Professor Hartley Dean

Professor Hartley Dean

Emeritus Professor of Social Policy

Department of Social Policy

Languages
English
Key Expertise
Poverty and Social Justice, Discources of Welfare

About me

Hartley Dean is Emeritus Professor of Social Policy, having joined the Department of Social Policy in 2002. He previously held posts at the Universities of Luton and Kent. However, his 40 year academic career had been preceded by a 12 year career as a front-line welfare rights worker at a community-based independent advice centre in Brixton, South London, which is where the practical foundations of his commitment to social policy were laid.

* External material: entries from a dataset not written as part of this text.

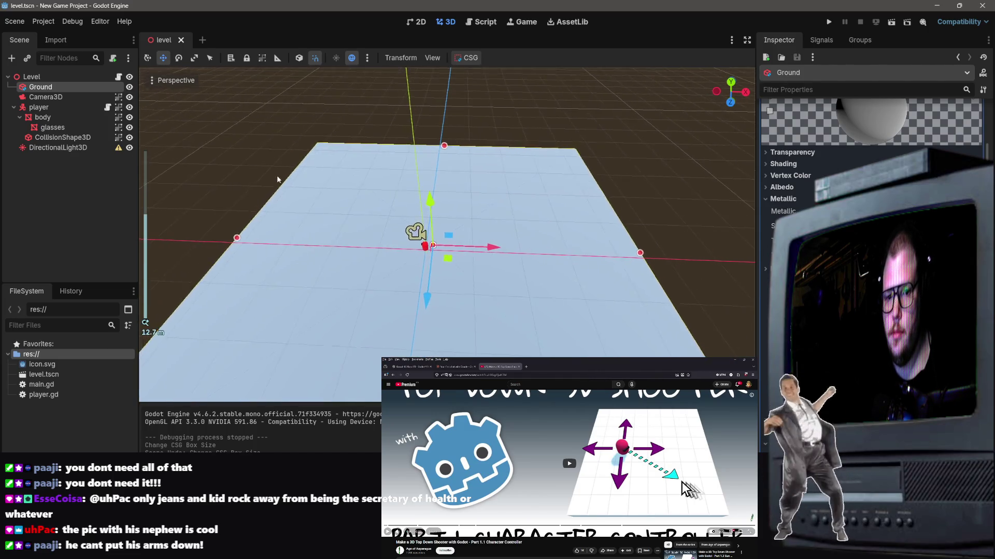
mouse_move(444, 151)
mouse_down()
mouse_move(471, 347)
mouse_move(430, 275)
mouse_move(436, 244)
mouse_up()
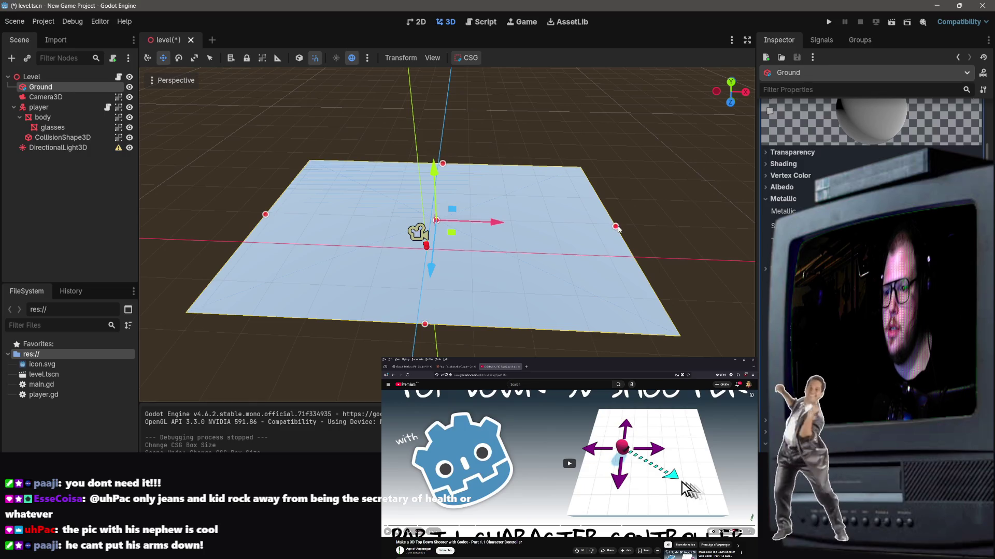
drag(616, 228, 460, 238)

Hartley’s principal research interests have stemmed from his concerns with poverty, social justice and welfare rights. His academic research had drawn primarily upon qualitative methods and extended, on the one hand, to the investigation of people's everyday experiences of poverty, social exclusion and welfare intervention, and on the other, to the ways in which people's understanding of human needs and social rights are socially and discursively constructed. While his empirical work had been largely UK focused, in his later writing he has engaged more widely with rights-based approaches to social welfare and conceptual issues relating to human need in a broader global context. Among his more recently published books are Social Policy (Polity, 2006, 2012 & 2019), Understanding Human Need (Policy/Bristol University Press, 2010 and 2020) and Sociality: Social Rights and Human Welfare (Routledge, 2025). He has also contributed to a wide range of edited books and published in a spectrum of academic journals. He is a past editor of the Journal of Social Policy. He retired in 2019, but continues to undertake peer-review work, to write and to publish. He was conferred a Fellowship of the Academy of Social Sciences in 2025.

Expertise Details

poverty and social justice; the survival strategies of marginalised social groups; discourses of welfare; theories of human need and social rights.